At a press conference where this study was discussed, breast cancer experts agreed that these findings have implications for all women considering preventive hormonal therapy, whether it is tamoxifen or an aromatase inhibitor. They concurred that it is important to communicate risks and benefits clearly to women prior to initiating therapy and to manage expectations by providing realistic and accurate information about side effects as well as expected benefits. ■
Disclosure: Drs. Blaes, Bidard, Osborne, and Smith reported no potential conflicts of interest. Dr. Malmgren reported that her study was funded by the Kaplan Cancer Research Fund.

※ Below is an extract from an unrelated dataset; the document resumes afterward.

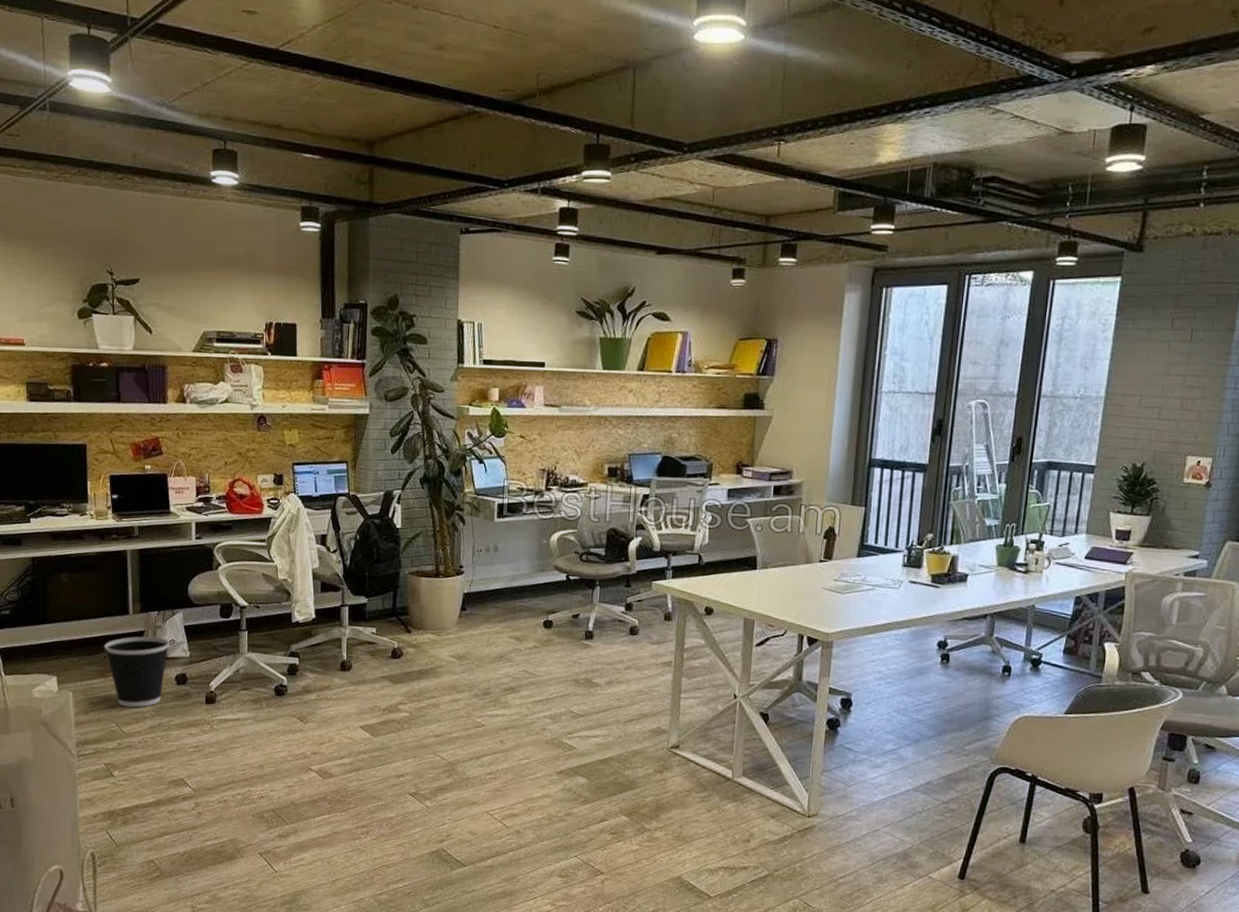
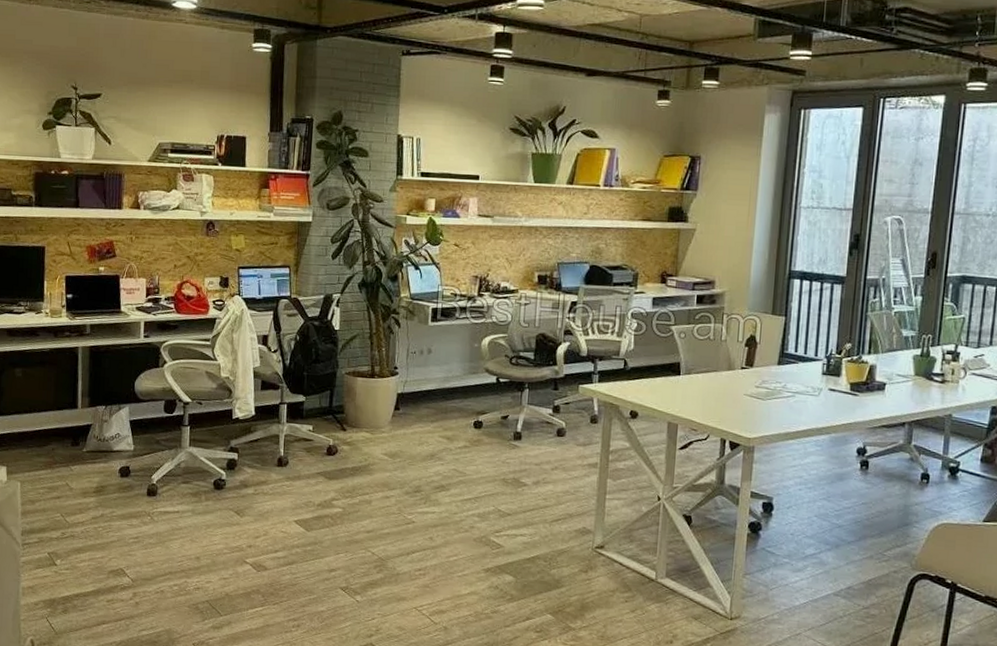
wastebasket: present [104,636,170,708] -> none [52,429,116,499]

1. Bidard FC, Michiels S, Mueller V, et al: International meta-analysis of circulating tumor cell detection in early breast cancer patients treated with neoadjuvant chemotherapy (IMENEO study). 2016 San Antonio Breast Cancer Symposium. Abstract S3-01. Presented December 8, 2016.
3. Blaes AH, Beckwith H, Hebbel R, et al: Aromatase inhibitors and endothelial function: Is there an association with early cardiovascular disease? 2016 San Antonio Breast Cancer Symposium. Abstract S5-07. Presented December 9, 2016.
4. Smith SG, Sestak I, Howell A, et al: Menopausal symptoms as predictors of long-term adherence in the International Breast Cancer Intervention Study I (IBIS-I). 2016 San Antonio Breast Cancer Symposium. Abstract S5-03. Presented December 9, 2016.